→ **EXERCISE GOAL**: Without the pictures, copy all of the data exactly.
++++++++++++++++++++
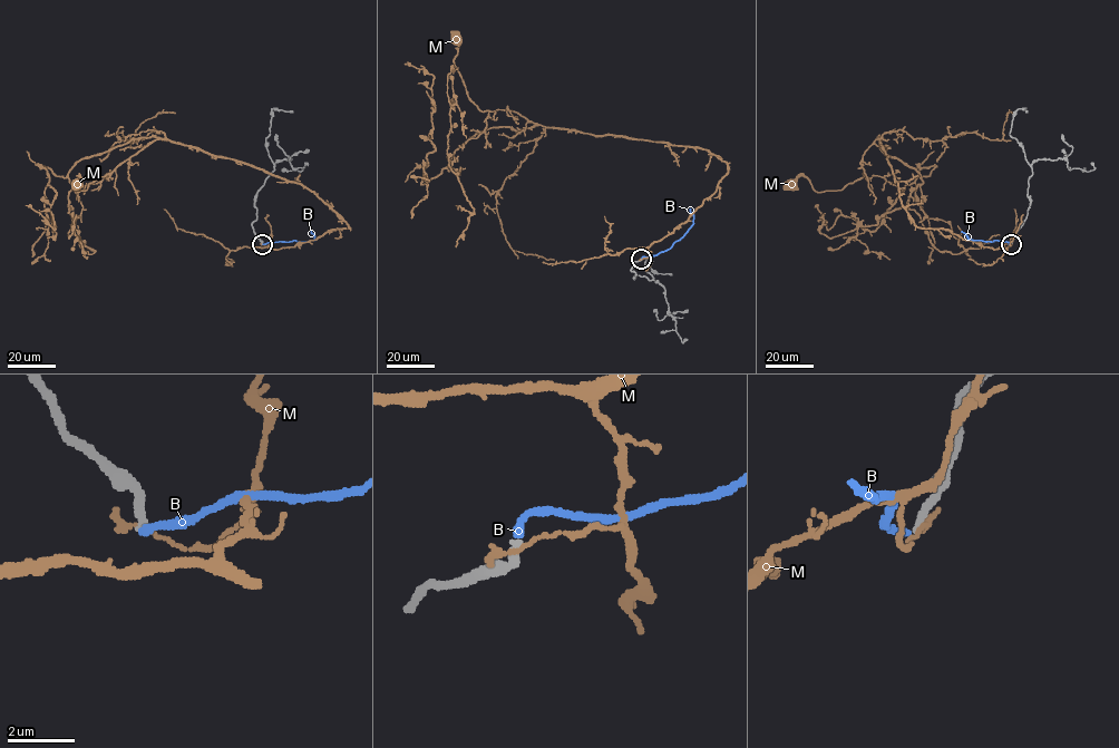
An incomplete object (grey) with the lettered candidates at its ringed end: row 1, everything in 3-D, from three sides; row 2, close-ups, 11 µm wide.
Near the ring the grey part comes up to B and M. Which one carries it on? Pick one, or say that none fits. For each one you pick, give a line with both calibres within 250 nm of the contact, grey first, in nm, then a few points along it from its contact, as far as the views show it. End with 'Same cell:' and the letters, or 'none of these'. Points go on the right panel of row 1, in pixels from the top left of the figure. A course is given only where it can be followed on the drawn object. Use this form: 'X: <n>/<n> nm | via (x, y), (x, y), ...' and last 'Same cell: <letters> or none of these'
B: 240/200 nm | via (1010, 244), (972, 240), (961, 231)
Same cell: B

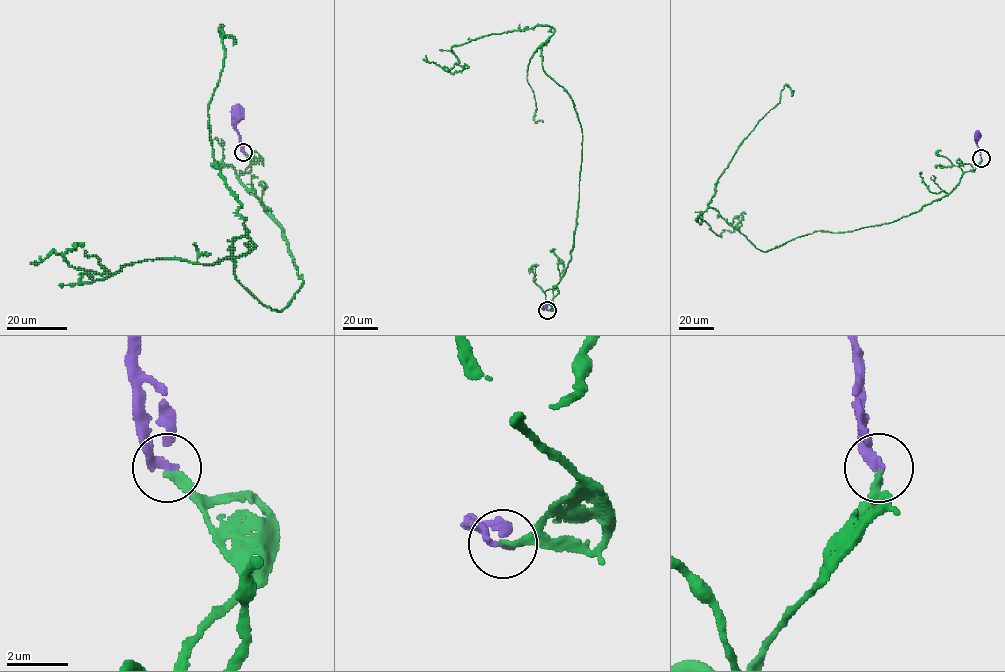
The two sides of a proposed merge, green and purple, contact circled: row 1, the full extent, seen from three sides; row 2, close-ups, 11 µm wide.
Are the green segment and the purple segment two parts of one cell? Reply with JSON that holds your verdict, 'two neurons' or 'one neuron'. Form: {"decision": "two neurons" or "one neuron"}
{"decision": "one neuron"}

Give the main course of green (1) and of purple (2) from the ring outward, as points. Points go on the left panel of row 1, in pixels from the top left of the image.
1: (243, 152), (302, 275), (282, 311), (236, 279), (246, 236), (213, 263), (80, 283), (61, 254), (34, 260)
2: (243, 152), (236, 129), (236, 113)

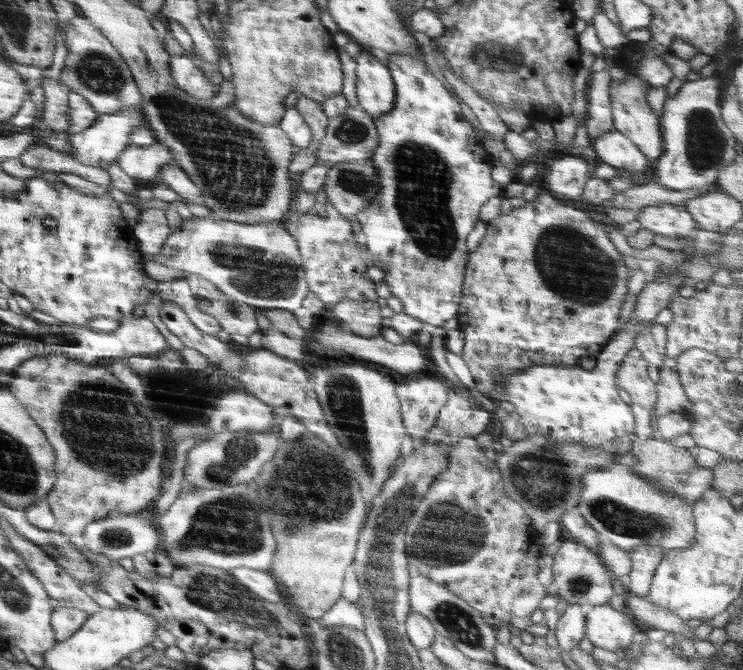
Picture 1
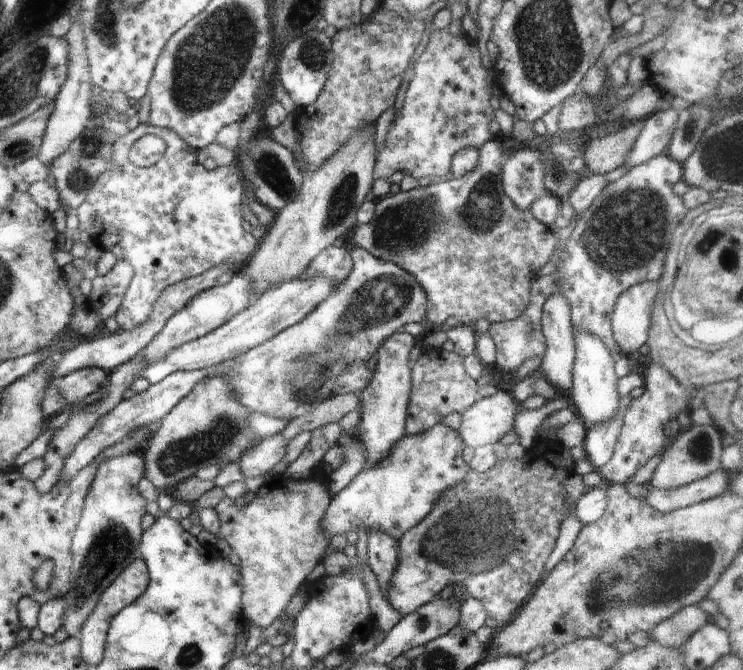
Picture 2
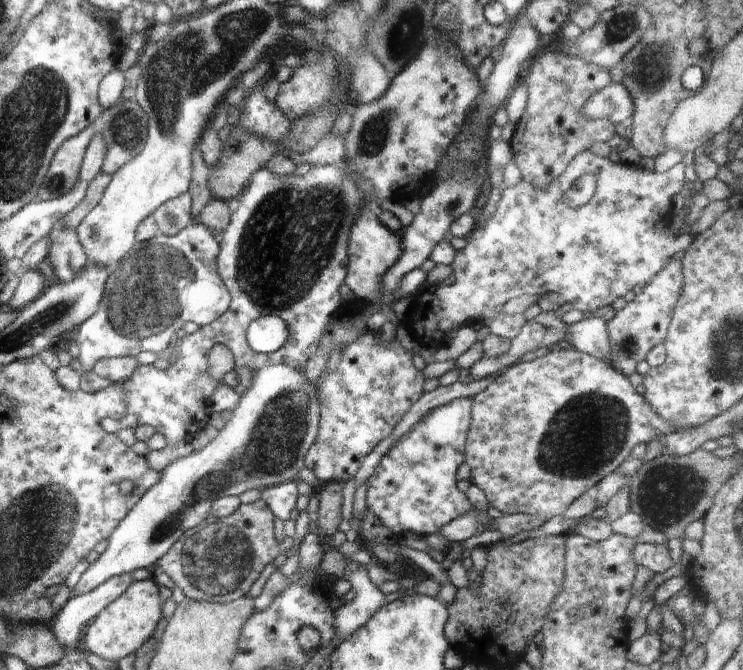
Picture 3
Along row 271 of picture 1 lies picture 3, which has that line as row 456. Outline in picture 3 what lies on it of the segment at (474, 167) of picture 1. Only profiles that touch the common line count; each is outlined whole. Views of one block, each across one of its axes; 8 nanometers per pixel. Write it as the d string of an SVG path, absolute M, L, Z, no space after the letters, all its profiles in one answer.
M466 397L431 410L384 454L370 476L366 504L398 537L413 533L426 538L452 519L474 510L465 492L460 492L456 478L458 468L465 461L472 405L473 398Z

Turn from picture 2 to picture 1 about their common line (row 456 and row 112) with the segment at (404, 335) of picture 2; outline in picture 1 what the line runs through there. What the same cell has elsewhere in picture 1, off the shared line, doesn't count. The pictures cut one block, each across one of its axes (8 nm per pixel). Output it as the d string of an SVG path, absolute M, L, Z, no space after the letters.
M363 49L356 66L358 106L372 118L392 110L396 104L396 90L388 68Z

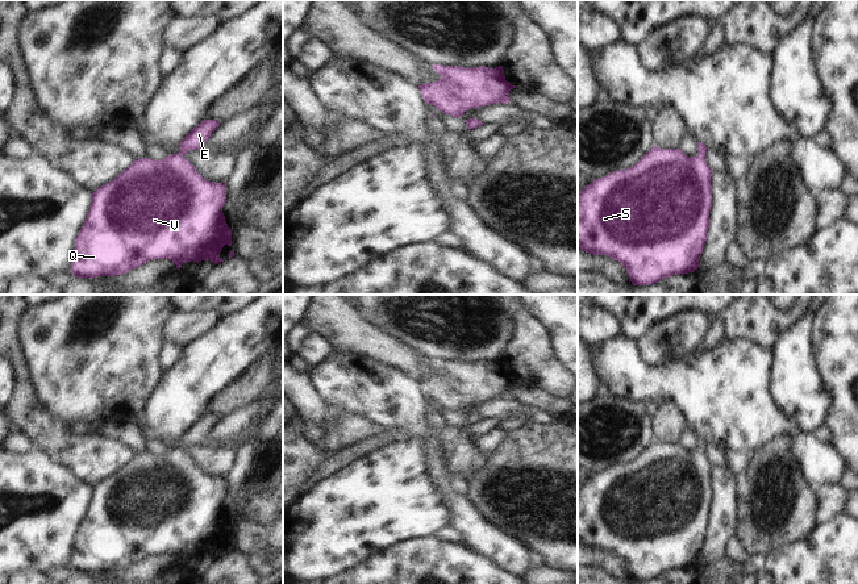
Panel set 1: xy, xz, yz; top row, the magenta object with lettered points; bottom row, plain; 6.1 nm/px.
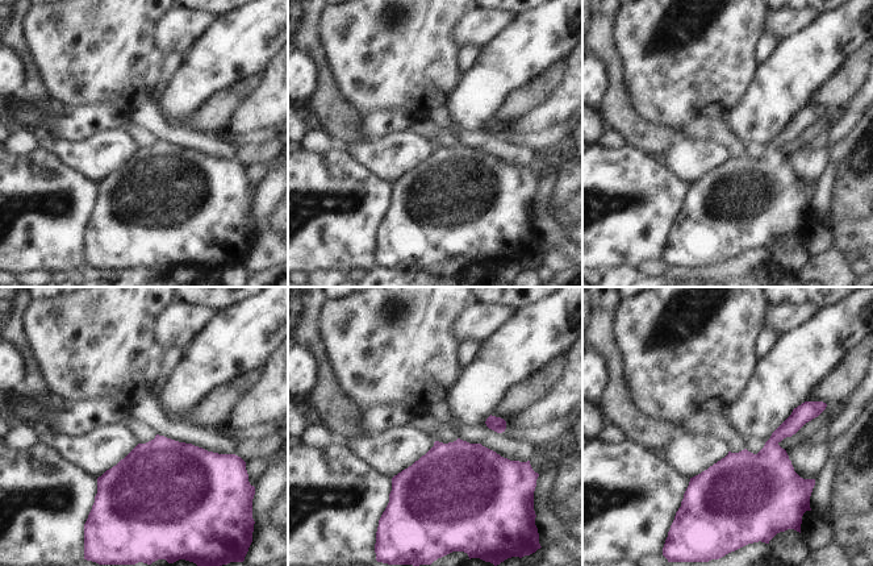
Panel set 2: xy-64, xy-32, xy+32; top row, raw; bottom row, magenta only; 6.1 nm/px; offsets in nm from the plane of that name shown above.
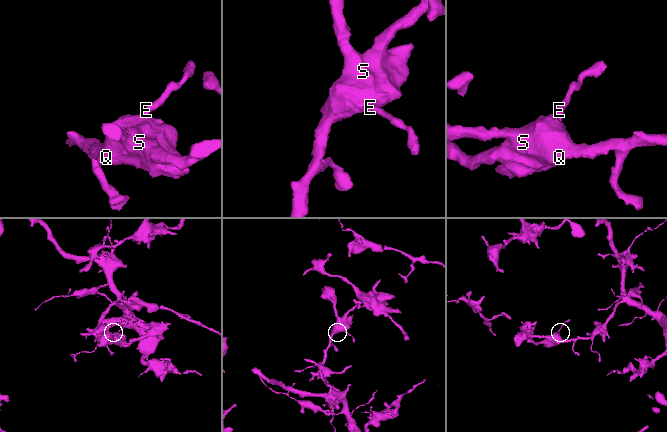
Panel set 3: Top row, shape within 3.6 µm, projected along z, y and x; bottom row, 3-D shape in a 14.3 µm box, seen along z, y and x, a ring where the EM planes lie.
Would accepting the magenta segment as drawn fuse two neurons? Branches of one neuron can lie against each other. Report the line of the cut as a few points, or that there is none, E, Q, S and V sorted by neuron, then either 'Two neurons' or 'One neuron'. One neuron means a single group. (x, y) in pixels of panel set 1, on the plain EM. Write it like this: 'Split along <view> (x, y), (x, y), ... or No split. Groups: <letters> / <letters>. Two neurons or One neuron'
No split. Groups: E Q S V. One neuron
++++++++++++++++++++
→ **RESPONSE TO THIS EXERCISE**:
An incomplete object (grey) with the lettered candidates at its ringed end: row 1, everything in 3-D, from three sides; row 2, close-ups, 11 µm wide.
Near the ring the grey part comes up to B and M. Which one carries it on? Pick one, or say that none fits. For each one you pick, give a line with both calibres within 250 nm of the contact, grey first, in nm, then a few points along it from its contact, as far as the views show it. End with 'Same cell:' and the letters, or 'none of these'. Points go on the right panel of row 1, in pixels from the top left of the figure. A course is given only where it can be followed on the drawn object. Use this form: 'X: <n>/<n> nm | via (x, y), (x, y), ...' and last 'Same cell: <letters> or none of these'
B: 240/200 nm | via (1010, 244), (972, 240), (961, 231)
Same cell: B

The two sides of a proposed merge, green and purple, contact circled: row 1, the full extent, seen from three sides; row 2, close-ups, 11 µm wide.
Are the green segment and the purple segment two parts of one cell? Reply with JSON that holds your verdict, 'two neurons' or 'one neuron'. Form: {"decision": "two neurons" or "one neuron"}
{"decision": "one neuron"}

Give the main course of green (1) and of purple (2) from the ring outward, as points. Points go on the left panel of row 1, in pixels from the top left of the image.
1: (243, 152), (302, 275), (282, 311), (236, 279), (246, 236), (213, 263), (80, 283), (61, 254), (34, 260)
2: (243, 152), (236, 129), (236, 113)

Picture 1
Picture 2
Picture 3
Along row 271 of picture 1 lies picture 3, which has that line as row 456. Outline in picture 3 what lies on it of the segment at (474, 167) of picture 1. Only profiles that touch the common line count; each is outlined whole. Views of one block, each across one of its axes; 8 nanometers per pixel. Write it as the d string of an SVG path, absolute M, L, Z, no space after the letters, all its profiles in one answer.
M466 397L431 410L384 454L370 476L366 504L398 537L413 533L426 538L452 519L474 510L465 492L460 492L456 478L458 468L465 461L472 405L473 398Z

Turn from picture 2 to picture 1 about their common line (row 456 and row 112) with the segment at (404, 335) of picture 2; outline in picture 1 what the line runs through there. What the same cell has elsewhere in picture 1, off the shared line, doesn't count. The pictures cut one block, each across one of its axes (8 nm per pixel). Output it as the d string of an SVG path, absolute M, L, Z, no space after the letters.
M363 49L356 66L358 106L372 118L392 110L396 104L396 90L388 68Z

Panel set 1: xy, xz, yz; top row, the magenta object with lettered points; bottom row, plain; 6.1 nm/px.
Panel set 2: xy-64, xy-32, xy+32; top row, raw; bottom row, magenta only; 6.1 nm/px; offsets in nm from the plane of that name shown above.
Panel set 3: Top row, shape within 3.6 µm, projected along z, y and x; bottom row, 3-D shape in a 14.3 µm box, seen along z, y and x, a ring where the EM planes lie.
Would accepting the magenta segment as drawn fuse two neurons? Branches of one neuron can lie against each other. Report the line of the cut as a few points, or that there is none, E, Q, S and V sorted by neuron, then either 'Two neurons' or 'One neuron'. One neuron means a single group. (x, y) in pixels of panel set 1, on the plain EM. Write it like this: 'Split along <view> (x, y), (x, y), ... or No split. Groups: <letters> / <letters>. Two neurons or One neuron'
No split. Groups: E Q S V. One neuron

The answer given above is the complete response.